Excess free radicals may be less responsible for accelerated aging than thought… though no less responsible for disease-promoting genetic influences opposite those usually exerted by the phenols and other “antioxidants” in fruits, vegetables, beans, whole grains, nuts, seeds... and salmon.
Perhaps, instead of “antioxidants”—a misleadingly narrow functional description that reduces a rich mix of complex compounds to an oversimplified stereotype—we could refer to these healthful plant-food factors as “gene adjusters.”
Or call on your Greek for the easier-to-enunciate “phyto-friends.”
- Doonan R et al. Against the oxidative damage theory of aging: superoxide dismutases protect against oxidative stress but have little or no effect on life span in Caenorhabditis elegans. Genes Dev. 2008 Dec 1;22(23):3236-41.

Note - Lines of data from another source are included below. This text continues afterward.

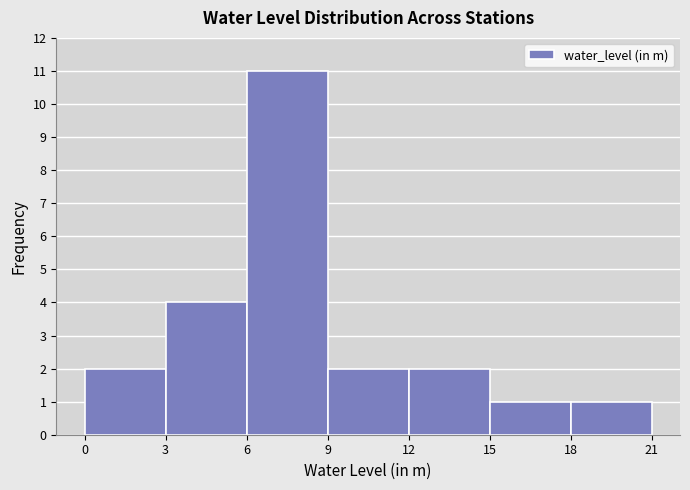

Reading left to right, list every bar in this chart as the range it spans on the x-axis followed by its height. The values are not printed on the chart, so give them approximately, as read against the axis.

0 to 3: 2
3 to 6: 4
6 to 9: 11
9 to 12: 2
12 to 15: 2
15 to 18: 1
18 to 21: 1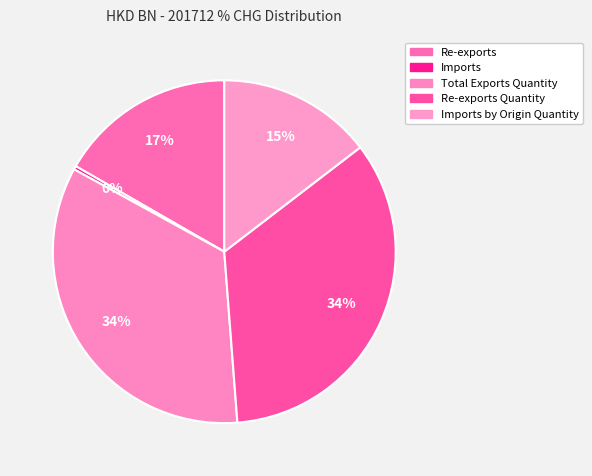

Does any single category account for the majority?

No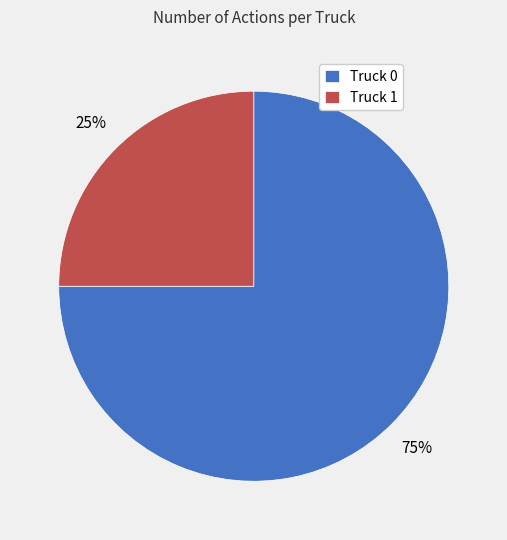

What is the smallest slice in the pie chart?

Truck 1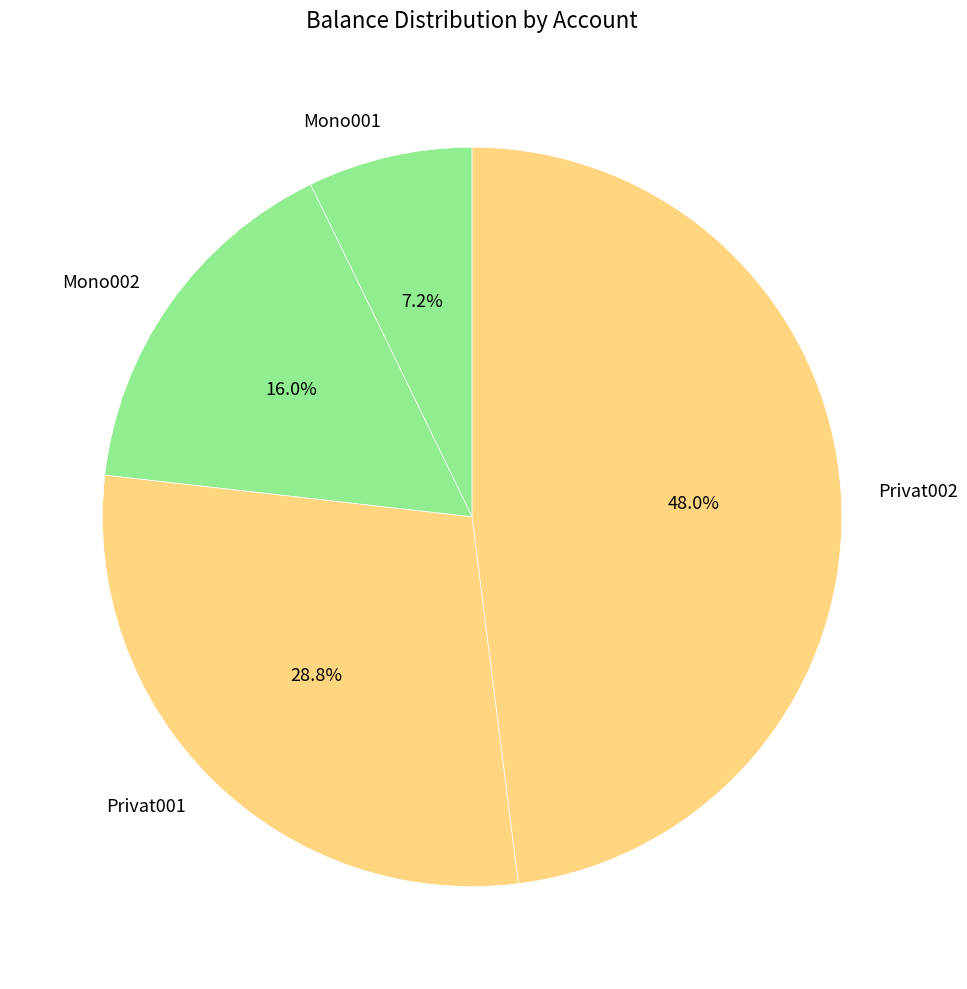

What is the ratio of the value at Privat002 to the value at Mono001?

6.7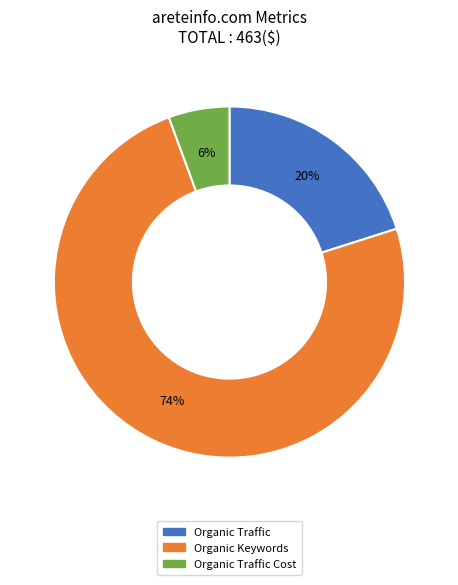

Rank the categories by value from lowest to highest.

Organic Traffic Cost, Organic Traffic, Organic Keywords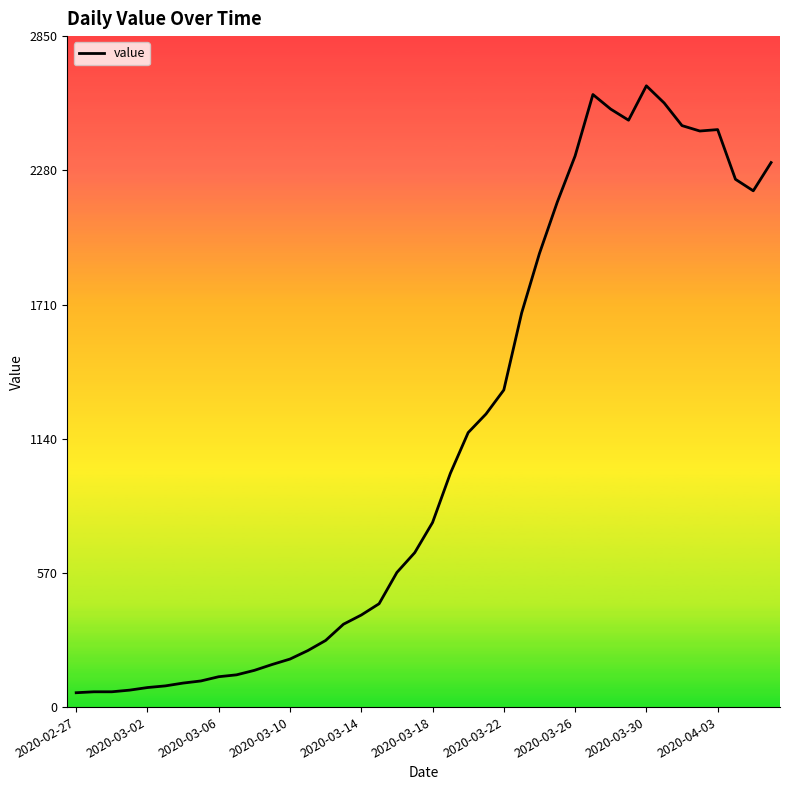

What is the difference between the maximum and minimum values?

2578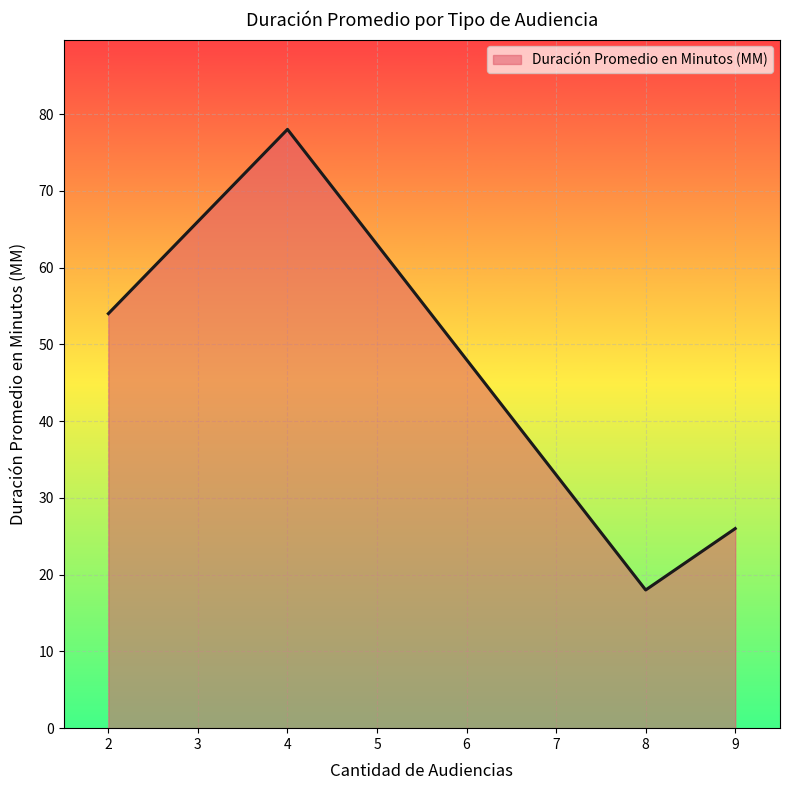

What is the difference between the maximum and minimum values?

60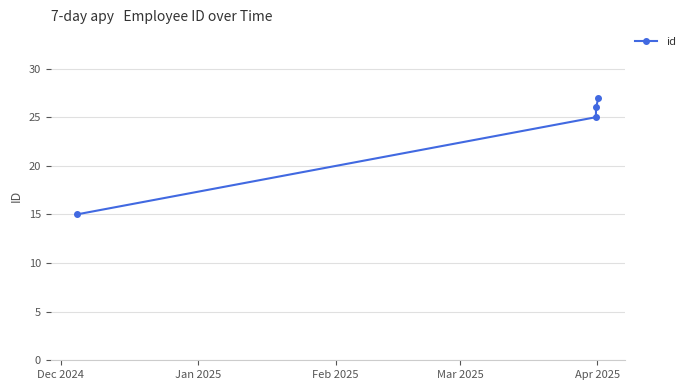

What is the difference between the maximum and minimum values?

12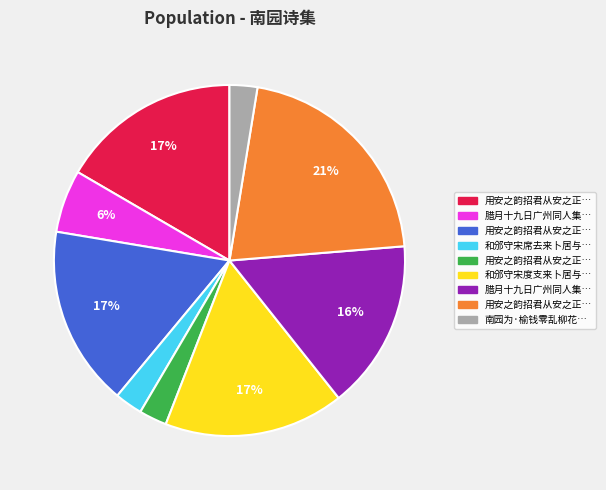

Is there a majority slice in this chart?

No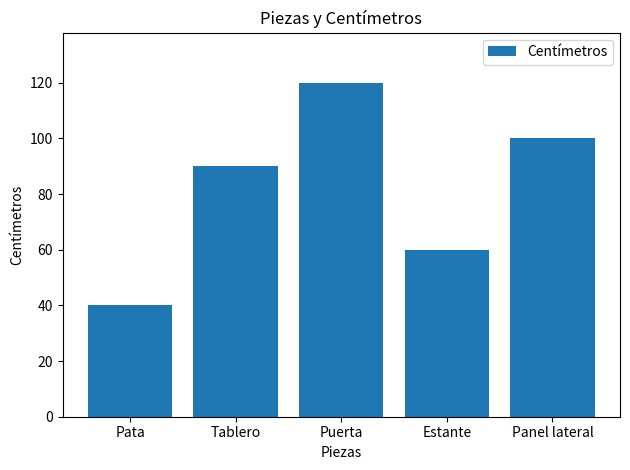

What is the sum of the values at Puerta and Tablero?

210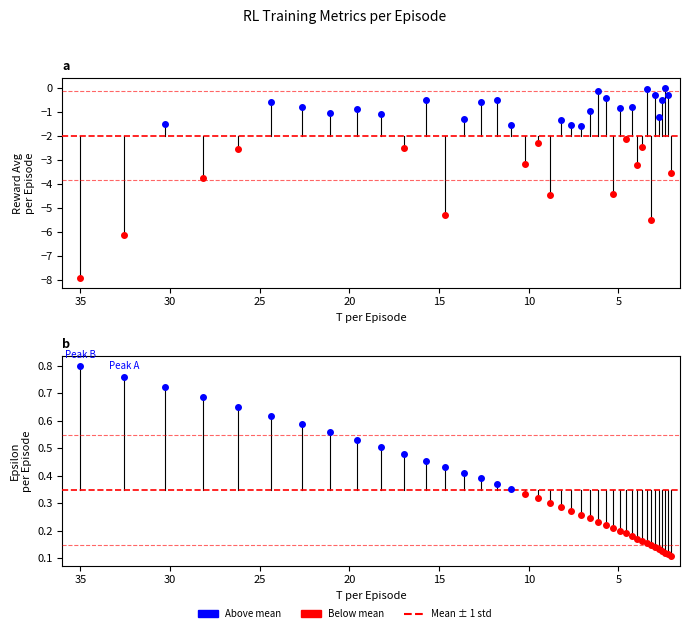

List the labels in order of Epsilon per Episode value, smallest first.

39, 38, 37, 36, 35, 34, 33, 32, 31, 30, 29, 28, 27, 26, 25, 24, 23, 22, 21, 20, 19, 18, 17, 16, 15, 14, 13, 12, 11, 10, 9, 8, 7, 6, 5, 4, 3, 2, 1, 0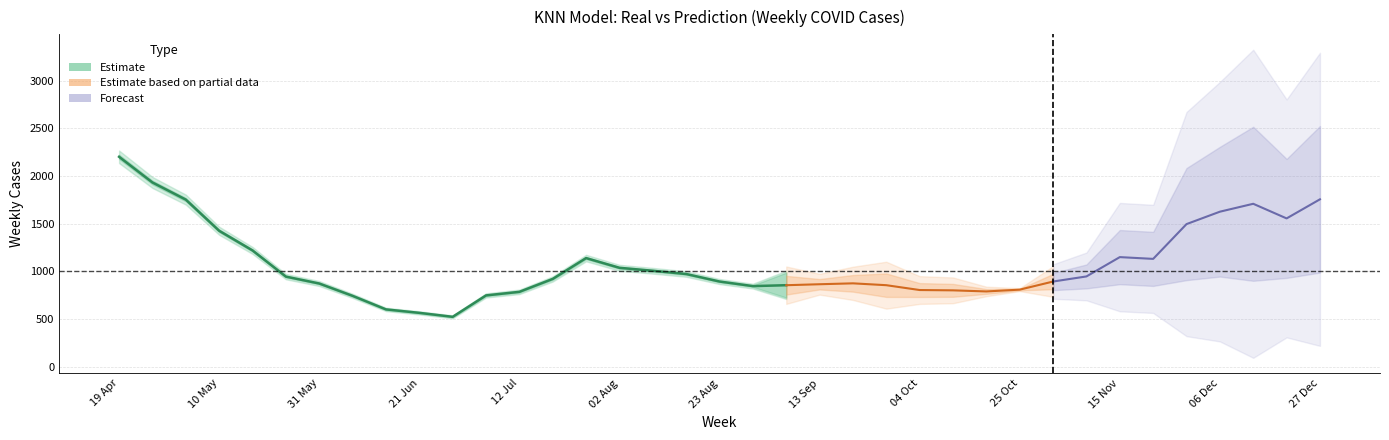

In Real, how many points are lower than both neighbors (excluding endpoints)?

6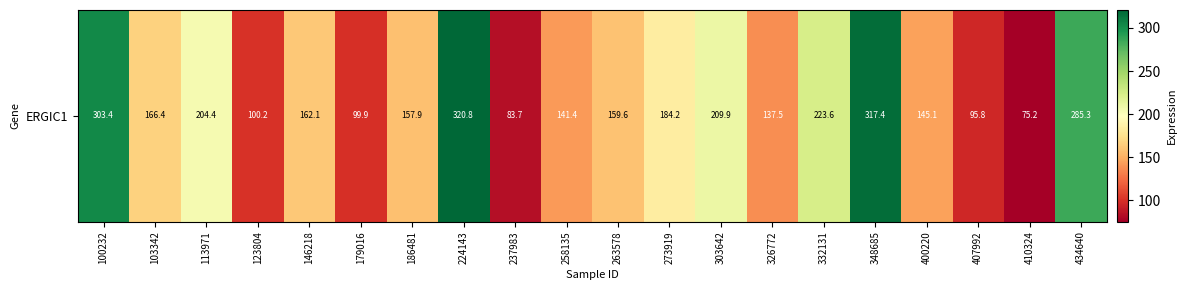

What is the difference between the values at 179016 and 103342?

66.5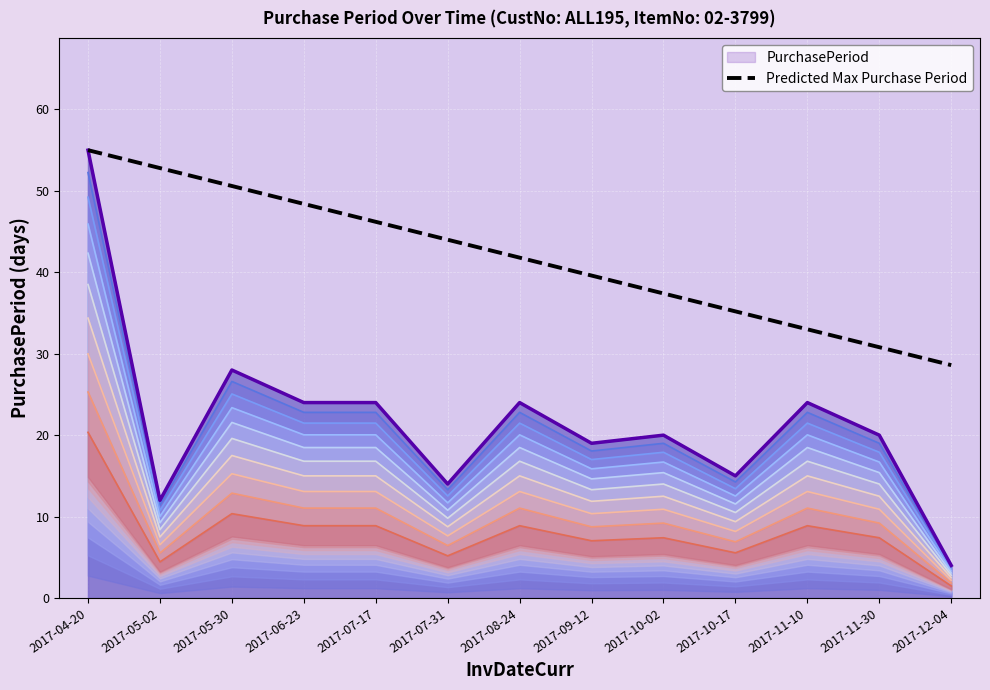

Does the chart display data point markers on the line(s)?

No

- Honda Y, Tanaka M, Honda S. Modulation of longevity and diapause by redox regulation mechanisms under the insulin-like signaling control in Caenorhabditis elegans. Exp Gerontol. 2008 Jun;43(6):520-9. Epub 2008 Mar 18.
- McGill University (MU). Forget the antioxidants? McGill researchers cast doubt on role of free radicals in aging. Feb. 17, 2009. Accessed online Feb. 19, 2009 at http://www.mcgill.ca/newsroom/news/item/?item_id=104612
- Van Raamsdonk JM, Hekimi S. Deletion of the mitochondrial superoxide dismutase sod-2 extends lifespan in Caenorhabditis elegans. PLoS Genet. 2009 Feb;5(2):e1000361. Epub 2009 Feb 6. e1000361 DOI: 10.1371/journal.pgen.1000361
- Yang W, Li J, Hekimi S. A Measurable increase in oxidative damage due to reduction in superoxide detoxification fails to shorten the life span of long-lived mitochondrial mutants of Caenorhabditis elegans. Genetics. 2007 Dec;177(4):2063-74.